Task to carry out: Return each line of the listing that follows in which the string "Instruction" can be found.
>>>>>
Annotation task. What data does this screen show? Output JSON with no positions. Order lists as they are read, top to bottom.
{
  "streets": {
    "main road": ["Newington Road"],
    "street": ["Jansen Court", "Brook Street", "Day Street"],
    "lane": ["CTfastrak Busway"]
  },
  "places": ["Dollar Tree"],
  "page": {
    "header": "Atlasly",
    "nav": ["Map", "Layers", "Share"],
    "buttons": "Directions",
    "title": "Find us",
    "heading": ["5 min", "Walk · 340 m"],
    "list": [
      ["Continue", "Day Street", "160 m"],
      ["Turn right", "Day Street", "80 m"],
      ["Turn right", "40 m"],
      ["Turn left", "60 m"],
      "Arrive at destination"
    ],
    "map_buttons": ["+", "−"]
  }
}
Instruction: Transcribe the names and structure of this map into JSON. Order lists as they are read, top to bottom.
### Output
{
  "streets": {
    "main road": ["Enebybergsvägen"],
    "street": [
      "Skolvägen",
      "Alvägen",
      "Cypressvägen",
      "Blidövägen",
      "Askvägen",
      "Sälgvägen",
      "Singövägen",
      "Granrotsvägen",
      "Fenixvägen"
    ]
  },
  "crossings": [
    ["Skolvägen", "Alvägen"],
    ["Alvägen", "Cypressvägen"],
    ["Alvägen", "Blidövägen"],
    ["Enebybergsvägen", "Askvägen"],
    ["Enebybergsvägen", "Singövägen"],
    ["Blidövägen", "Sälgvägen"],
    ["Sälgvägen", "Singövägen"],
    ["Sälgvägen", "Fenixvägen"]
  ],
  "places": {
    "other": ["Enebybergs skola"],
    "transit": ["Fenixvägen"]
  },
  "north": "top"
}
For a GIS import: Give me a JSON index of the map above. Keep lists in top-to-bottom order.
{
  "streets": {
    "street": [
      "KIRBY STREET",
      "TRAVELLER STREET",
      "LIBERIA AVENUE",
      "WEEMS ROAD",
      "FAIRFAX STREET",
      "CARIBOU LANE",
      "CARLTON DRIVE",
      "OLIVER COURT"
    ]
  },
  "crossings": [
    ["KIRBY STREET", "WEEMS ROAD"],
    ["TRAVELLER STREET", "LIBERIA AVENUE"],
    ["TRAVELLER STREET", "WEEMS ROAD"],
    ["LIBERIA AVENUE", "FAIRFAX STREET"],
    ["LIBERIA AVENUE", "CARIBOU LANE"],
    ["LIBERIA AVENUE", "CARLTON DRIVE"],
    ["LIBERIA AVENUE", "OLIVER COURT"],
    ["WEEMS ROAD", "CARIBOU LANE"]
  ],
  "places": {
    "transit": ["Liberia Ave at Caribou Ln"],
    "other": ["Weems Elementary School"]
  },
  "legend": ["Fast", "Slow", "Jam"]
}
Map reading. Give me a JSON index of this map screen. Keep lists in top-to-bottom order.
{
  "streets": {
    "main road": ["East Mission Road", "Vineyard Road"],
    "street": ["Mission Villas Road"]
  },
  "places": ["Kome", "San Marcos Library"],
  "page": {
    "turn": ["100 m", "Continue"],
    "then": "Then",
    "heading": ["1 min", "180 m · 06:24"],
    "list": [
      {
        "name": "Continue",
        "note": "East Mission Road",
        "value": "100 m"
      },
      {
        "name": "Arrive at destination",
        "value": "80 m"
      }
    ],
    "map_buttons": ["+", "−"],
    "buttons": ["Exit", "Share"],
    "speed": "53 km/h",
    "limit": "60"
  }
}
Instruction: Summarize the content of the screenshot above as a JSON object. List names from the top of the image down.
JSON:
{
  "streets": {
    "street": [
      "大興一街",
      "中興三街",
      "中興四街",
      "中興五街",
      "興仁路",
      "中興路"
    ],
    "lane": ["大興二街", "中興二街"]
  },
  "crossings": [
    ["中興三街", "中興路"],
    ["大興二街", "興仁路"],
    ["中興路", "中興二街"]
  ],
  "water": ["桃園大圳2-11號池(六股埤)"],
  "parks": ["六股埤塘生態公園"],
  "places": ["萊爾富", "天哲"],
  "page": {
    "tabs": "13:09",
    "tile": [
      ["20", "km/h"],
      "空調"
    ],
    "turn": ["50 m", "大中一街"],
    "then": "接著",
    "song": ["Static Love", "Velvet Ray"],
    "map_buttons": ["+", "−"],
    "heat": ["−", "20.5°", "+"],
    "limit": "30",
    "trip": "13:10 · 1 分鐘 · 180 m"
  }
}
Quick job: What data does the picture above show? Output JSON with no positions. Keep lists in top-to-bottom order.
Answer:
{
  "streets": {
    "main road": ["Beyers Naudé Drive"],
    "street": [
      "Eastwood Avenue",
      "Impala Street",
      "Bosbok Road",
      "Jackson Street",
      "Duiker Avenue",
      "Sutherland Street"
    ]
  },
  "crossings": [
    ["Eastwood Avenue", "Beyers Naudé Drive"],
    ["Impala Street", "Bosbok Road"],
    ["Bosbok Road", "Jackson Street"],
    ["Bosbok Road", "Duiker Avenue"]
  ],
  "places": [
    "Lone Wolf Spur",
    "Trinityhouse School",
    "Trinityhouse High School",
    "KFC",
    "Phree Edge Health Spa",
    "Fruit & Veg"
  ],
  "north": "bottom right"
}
<<<<<
Result below:
Instruction: Transcribe the names and structure of this map into JSON. Order lists as they are read, top to bottom.
Instruction: Summarize the content of the screenshot above as a JSON object. List names from the top of the image down.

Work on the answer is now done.